Empirical Validation

The framework's performance was evaluated across five datasets: abstracts from the DBLP database, business reviews, and Wikipedia articles in English, Spanish, and Chinese. The results indicate that the proposed method outperformed existing methods that rely heavily on hand-engineered linguistic tools and manual domain adaptation.

Significant findings include:

  • Domain Independence: The new method significantly reduced the necessity for manual interventions, achieving superior adaptability across various domains and genres.
  • Language Support: The method demonstrated strong performance across multiple languages (English, Spanish, and Chinese), suggesting its potential for wide applicability given the availability of language-specific POS taggers and knowledge bases.
  • Efficiency Gains: Leveraging distant training and POS-guided segmentation allowed the framework to deliver significant improvements in efficiency, including 80-86% memory savings and 8-11 times speedup in processing time compared to existing baseline methods.

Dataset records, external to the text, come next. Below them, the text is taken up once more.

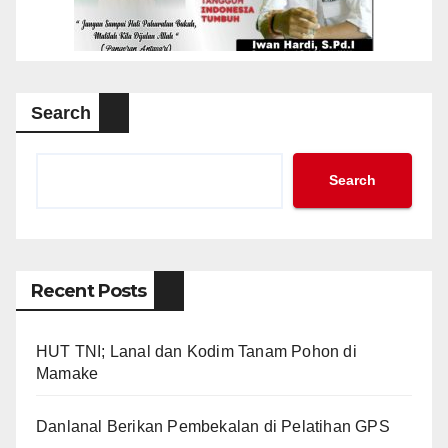
Search
Search
Recent Posts
HUT TNI; Lanal dan Kodim Tanam Pohon di
Mamake
Danlanal Berikan Pembekalan di Pelatihan GPS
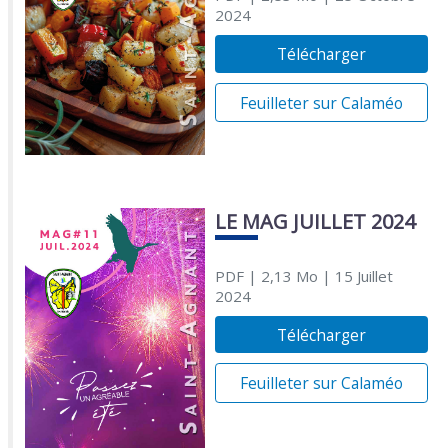
2024
Télécharger
Feuilleter sur Calaméo
LE MAG JUILLET 2024
PDF
| 2,13 Mo
| 15 Juillet
2024
Télécharger
Feuilleter sur Calaméo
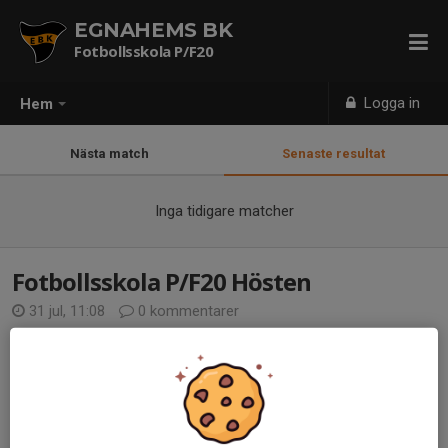
EGNAHEMS BK
Fotbollsskola P/F20
Logga in
Hem
Nästa match
Senaste resultat
Inga tidigare matcher
Fotbollsskola P/F20 Hösten
31 jul, 11:08
0 kommentarer
Hej alla barn och föräldrar!
Snart drar vi igång fotbollsskolan igen.
Tillfällena ligger nu inlagda i kalendern och kallelse skickas ut 6
dagar i förväg.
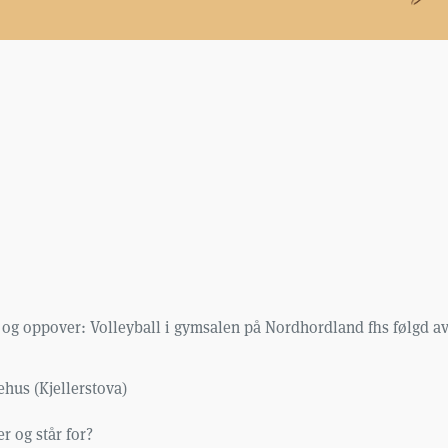
 og oppover: Volleyball i gymsalen på Nordhordland fhs følgd av 
ehus (Kjellerstova)
r og står for?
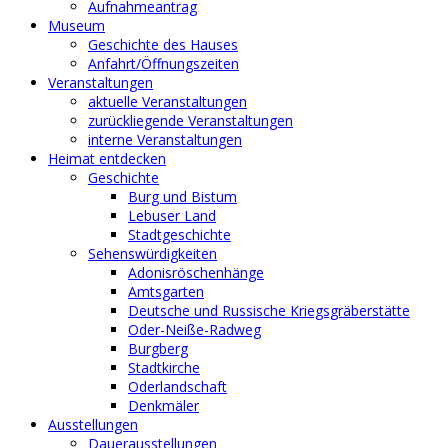
Aufnahmeantrag
Museum
Geschichte des Hauses
Anfahrt/Öffnungszeiten
Veranstaltungen
aktuelle Veranstaltungen
zurückliegende Veranstaltungen
interne Veranstaltungen
Heimat entdecken
Geschichte
Burg und Bistum
Lebuser Land
Stadtgeschichte
Sehenswürdigkeiten
Adonisröschenhänge
Amtsgarten
Deutsche und Russische Kriegsgräberstätte
Oder-Neiße-Radweg
Burgberg
Stadtkirche
Oderlandschaft
Denkmäler
Ausstellungen
Dauerausstellungen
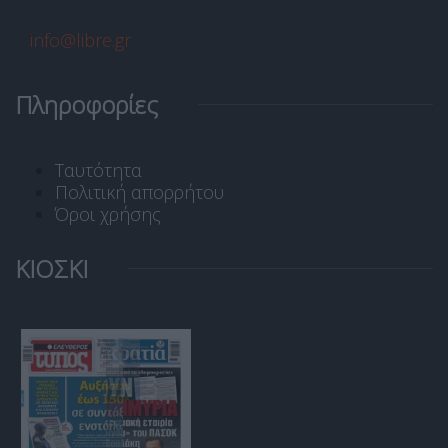
info@libre.gr
Πληροφορίες
Ταυτότητα
Πολιτική απορρήτου
Όροι χρήσης
ΚΙΟΣΚΙ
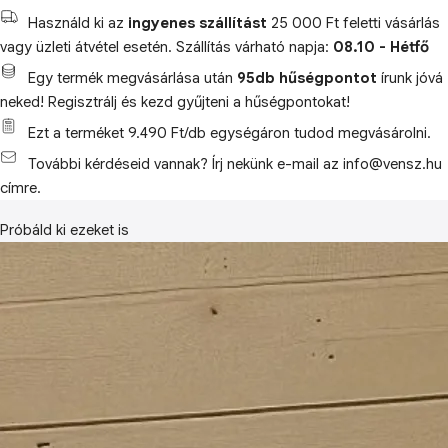
Használd ki az
ingyenes szállítást
25 000 Ft feletti vásárlás
vagy üzleti átvétel esetén. Szállítás várható napja:
08.10 - Hétfő
Egy termék megvásárlása után
95db hűségpontot
írunk jóvá
neked! Regisztrálj és kezd gyűjteni a hűségpontokat!
Ezt a terméket 9.490 Ft/db egységáron tudod megvásárolni.
További kérdéseid vannak? Írj nekünk e-mail az info@vensz.hu
címre.
Próbáld ki ezeket is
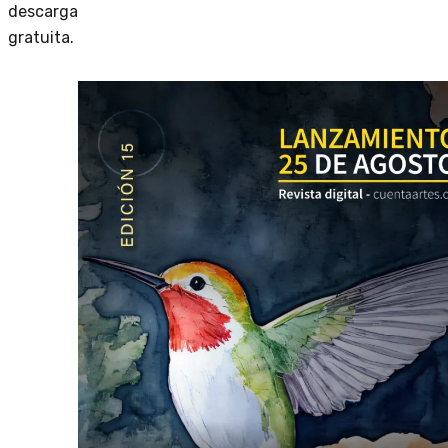
descarga
gratuita.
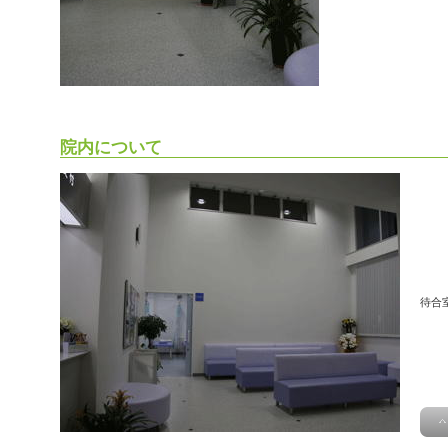
院内について
待合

Implications and Future Directions

This paper presents a paradigm shift in automated phrase mining, providing a framework that not only reduces the reliance on manual labels but also extends the applicability to a wider range of languages and domains. The implications for information retrieval, text mining, and natural language processing are substantial, especially as the framework supports the incorporation of new languages and the refinement of entity recognition tasks.

Future developments could explore the refinement of identified phrases into specific entities or concepts, expand the framework's language support, and develop methods that generate the initial positive pools in the absence of comprehensive knowledge bases.

In conclusion, this research offers a scalable, adaptable solution for phrase mining that leverages existing linguistic resources while minimizing domain-specific labor. It sets a new standard for efficiency and versatility in text analysis, thereby inviting further exploration into unsupervised or minimally supervised methods in this field.